RCMP suit alleges racist, sexist work environment
Vancouver Island officer claims supervisors did nothing despite complaints
A lawsuit filed in B.C. against the RCMP alleges that a supervisor in Courtenay on Vancouver Island, harassed and made derogatory comments against women and First Nations people.
The documents, filed in B.C. Supreme Court, name several supervisors, including the former commanding officer of British Columbia's E-Division, claiming they did nothing to stop the harassment.
Cpl. Jill Swann's suit says her immediate boss, Cpl. Roger Collin, called her names like "meth face" after she had some facial surgery, and "Big Red Machine" referring to her hair, and weight gain.
Swann, a 20-year RCMP veteran, also alleges Collin sent her a box of condoms in a bouquet of flowers when she gave birth to her youngest child, and also drew a bull's-eye target symbol on her soft body armour along with some derogatory names.
The suit alleges that the RCMP "failed to provide ... Swann with a safe workplace, free from all forms of harassment and intimidation," contrary to the Canadian Charter of Rights and Freedoms, the Canada Labour Code, the Canadian Human Rights Act and the RCMP's own rules.
Both officers worked for the Island District General Investigation Section in Courtenay and spent time at the Comox Valley detachment.
Alleges sexism and racism
In February 2015, Swann says she was a negotiator in a situation where a man shot himself after threatening to do so.
She went to work the next day, still upset, and claims Collin stated in front of her co-workers that "if Cst. Swann attended as the negotiator, he too would shoot himself in the head. He said he could understand why someone would be willing to kill himself just to get her to stop talking."
In the suit, Cpl. Collin is alleged to have repeatedly made derogatory comments about women in the RCMP and insisted on addressing her by her husband's last name.
He is also alleged to have stated many times that granting women the right to vote was "the beginning of the end," as was the year 1974, the year women were allowed to join the RCMP.
In the documents, Swann claims that Collin "regularly commented that 'women were best placed in the kitchen.'"
The suit said she "found Cpl.
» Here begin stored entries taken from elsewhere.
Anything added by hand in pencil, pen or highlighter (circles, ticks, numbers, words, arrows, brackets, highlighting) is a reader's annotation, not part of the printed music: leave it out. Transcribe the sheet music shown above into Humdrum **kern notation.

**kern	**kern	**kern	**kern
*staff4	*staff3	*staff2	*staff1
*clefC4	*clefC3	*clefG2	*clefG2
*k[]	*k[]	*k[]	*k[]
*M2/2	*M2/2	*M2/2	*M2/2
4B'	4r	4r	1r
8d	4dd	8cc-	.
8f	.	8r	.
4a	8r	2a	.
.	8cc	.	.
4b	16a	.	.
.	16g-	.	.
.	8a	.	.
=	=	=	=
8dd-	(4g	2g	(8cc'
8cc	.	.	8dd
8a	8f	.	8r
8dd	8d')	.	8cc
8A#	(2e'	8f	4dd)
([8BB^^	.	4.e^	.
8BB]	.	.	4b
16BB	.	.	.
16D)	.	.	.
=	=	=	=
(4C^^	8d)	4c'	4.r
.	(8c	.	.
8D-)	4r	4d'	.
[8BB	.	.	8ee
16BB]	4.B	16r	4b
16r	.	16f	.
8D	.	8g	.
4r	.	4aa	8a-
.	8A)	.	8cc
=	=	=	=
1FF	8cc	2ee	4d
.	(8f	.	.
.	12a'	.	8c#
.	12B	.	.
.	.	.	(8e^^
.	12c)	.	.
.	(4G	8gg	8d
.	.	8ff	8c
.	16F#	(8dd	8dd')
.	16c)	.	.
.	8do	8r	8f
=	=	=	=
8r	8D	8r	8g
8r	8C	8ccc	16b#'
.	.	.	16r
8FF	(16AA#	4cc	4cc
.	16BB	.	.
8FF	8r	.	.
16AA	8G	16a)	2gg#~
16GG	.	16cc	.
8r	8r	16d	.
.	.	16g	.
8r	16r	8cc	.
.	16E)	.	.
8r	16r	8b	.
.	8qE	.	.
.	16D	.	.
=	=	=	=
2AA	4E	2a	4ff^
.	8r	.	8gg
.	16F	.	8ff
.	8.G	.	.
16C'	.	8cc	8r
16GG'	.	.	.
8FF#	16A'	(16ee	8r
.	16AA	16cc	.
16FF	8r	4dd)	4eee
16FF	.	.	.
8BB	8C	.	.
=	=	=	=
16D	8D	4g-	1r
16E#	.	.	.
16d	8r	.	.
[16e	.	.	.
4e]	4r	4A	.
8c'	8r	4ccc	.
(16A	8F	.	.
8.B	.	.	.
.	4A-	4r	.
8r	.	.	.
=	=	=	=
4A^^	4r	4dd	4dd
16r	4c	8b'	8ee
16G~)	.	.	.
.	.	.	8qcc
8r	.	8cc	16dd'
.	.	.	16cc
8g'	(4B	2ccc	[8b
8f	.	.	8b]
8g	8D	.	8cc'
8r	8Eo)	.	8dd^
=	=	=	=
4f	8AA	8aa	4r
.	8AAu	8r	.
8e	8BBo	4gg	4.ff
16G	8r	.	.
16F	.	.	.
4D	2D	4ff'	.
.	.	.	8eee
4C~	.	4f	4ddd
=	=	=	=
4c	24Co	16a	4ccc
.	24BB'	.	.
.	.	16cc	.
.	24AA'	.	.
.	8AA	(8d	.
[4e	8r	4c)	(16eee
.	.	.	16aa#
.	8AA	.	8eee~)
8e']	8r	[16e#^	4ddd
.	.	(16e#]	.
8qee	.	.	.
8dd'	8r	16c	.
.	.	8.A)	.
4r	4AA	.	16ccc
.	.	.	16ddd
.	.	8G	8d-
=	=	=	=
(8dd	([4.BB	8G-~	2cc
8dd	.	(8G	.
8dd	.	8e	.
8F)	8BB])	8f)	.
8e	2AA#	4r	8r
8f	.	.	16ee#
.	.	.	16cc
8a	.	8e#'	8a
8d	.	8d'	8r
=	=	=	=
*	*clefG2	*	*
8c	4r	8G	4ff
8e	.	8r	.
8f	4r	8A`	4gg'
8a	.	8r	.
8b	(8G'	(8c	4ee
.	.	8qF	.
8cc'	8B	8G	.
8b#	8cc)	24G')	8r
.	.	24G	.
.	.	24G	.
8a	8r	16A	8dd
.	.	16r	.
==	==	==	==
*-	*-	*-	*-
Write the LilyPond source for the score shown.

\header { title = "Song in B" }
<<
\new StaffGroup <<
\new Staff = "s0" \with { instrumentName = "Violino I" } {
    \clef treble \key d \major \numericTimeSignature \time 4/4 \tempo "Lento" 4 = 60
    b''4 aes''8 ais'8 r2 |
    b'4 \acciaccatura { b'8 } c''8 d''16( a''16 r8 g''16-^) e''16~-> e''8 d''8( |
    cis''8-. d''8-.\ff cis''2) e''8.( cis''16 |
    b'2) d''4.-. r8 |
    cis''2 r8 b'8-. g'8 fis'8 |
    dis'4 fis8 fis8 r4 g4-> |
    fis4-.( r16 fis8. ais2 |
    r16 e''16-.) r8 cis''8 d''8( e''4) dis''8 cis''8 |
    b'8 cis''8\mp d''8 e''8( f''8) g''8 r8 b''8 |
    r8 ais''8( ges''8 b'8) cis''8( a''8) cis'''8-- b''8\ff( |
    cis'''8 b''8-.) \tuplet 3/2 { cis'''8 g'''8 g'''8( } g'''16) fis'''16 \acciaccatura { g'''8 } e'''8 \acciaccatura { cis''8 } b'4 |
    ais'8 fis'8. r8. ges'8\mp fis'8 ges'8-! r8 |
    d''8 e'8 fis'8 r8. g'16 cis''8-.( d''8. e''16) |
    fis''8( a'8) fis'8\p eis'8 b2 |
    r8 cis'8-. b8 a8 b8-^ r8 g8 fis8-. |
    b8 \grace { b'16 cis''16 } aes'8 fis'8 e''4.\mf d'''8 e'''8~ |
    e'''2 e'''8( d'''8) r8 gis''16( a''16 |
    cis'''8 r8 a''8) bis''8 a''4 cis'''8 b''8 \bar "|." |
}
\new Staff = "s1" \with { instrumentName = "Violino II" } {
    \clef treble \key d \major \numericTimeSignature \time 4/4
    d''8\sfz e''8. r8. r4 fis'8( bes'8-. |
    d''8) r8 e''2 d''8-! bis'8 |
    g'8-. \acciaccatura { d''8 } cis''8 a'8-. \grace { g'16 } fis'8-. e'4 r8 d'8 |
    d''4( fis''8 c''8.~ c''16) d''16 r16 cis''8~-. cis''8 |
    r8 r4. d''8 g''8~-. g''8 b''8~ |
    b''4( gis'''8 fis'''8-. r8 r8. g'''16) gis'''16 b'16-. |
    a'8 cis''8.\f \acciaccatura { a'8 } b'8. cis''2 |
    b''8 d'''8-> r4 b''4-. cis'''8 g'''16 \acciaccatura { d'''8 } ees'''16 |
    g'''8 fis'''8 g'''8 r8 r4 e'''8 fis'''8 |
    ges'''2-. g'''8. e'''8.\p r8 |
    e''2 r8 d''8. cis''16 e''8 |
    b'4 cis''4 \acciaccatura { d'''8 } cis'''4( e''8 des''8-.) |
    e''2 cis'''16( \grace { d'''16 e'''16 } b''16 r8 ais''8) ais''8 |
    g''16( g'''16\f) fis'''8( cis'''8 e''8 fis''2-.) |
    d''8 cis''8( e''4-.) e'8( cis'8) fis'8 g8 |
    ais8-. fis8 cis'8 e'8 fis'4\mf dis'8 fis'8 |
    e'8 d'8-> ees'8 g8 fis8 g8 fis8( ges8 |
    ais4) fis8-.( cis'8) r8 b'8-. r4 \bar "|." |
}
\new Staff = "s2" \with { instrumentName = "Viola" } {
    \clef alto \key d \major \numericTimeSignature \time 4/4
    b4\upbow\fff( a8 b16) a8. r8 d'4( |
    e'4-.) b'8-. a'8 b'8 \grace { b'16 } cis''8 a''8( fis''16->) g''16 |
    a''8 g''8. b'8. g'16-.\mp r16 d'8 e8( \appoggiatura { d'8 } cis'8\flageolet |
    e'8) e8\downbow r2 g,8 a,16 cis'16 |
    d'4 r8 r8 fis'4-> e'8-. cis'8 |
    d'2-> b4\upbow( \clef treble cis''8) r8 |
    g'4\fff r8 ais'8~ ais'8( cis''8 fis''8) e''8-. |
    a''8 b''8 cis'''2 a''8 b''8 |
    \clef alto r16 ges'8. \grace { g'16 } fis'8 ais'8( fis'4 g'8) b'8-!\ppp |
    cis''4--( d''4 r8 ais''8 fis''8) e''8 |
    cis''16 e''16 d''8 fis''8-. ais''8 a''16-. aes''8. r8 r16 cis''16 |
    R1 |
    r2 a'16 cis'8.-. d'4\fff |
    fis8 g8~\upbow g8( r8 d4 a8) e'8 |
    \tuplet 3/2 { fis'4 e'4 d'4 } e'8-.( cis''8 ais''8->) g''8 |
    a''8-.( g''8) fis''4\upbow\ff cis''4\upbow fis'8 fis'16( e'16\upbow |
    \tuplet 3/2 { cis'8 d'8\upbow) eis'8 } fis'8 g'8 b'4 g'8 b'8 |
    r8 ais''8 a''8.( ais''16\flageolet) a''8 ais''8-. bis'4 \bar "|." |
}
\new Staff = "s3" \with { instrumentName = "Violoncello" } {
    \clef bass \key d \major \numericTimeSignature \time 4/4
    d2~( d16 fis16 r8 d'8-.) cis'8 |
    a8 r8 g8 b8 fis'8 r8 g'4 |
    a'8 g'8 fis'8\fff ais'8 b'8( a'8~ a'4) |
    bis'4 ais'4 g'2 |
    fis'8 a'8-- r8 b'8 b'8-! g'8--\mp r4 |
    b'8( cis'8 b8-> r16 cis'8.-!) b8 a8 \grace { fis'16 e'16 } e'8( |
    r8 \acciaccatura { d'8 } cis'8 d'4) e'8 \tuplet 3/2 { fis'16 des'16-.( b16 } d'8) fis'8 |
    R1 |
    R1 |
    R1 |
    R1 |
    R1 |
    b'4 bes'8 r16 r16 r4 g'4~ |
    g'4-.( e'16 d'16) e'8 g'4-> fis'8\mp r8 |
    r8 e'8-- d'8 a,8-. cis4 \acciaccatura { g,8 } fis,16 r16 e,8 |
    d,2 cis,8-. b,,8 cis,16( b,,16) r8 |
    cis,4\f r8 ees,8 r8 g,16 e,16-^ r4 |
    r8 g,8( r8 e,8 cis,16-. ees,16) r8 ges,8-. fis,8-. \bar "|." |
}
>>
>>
Collin's sexist comments degrading, offensive, and diminishing of women's role within the RCMP and within society generally."
Over a three-year period from 2012 to 2015, Swann alleges Collin addressed her using an "Indian nickname" of "One Flung Out" after a button on her uniform shirt became undone.
When Swann complained to a supervisor about the derogatory nicknames she claims the supervisor "downplayed Cpl. Collins' conduct by stating he had nicknames for everyone ..."
Swann also claims Collin often made derogatory comments about Indigenous people which offended her because her husband — also an officer with the RCMP — and children are Métis.
Reached by phone, Collin, now retired, said he was not aware of the suit and had no comment.
None of the persons named in the suit have been served with the statement of claim yet.
The RCMP told CBC in an email that Collin is no longer employed with the force.
Held back in career, suit claims
In the documents, Swann alleges that Collin gave her a heavier workload than any other member of the unit because she took her concerns to his supervisor.
She claims she found handwritten notes in a file Collin kept on her, contrary to RCMP policy. Swann found it on his desk.
In August 2015, she filed a workplace complaint alleging "personal and sexual harassment."
However, in the suit, she said she was the one who was disciplined with a code of conduct violation for accessing Collin's desk.
In October 2015, she went on medical leave for seven months on the advice of her doctor. She is now back at work at the same detachment in a different capacity.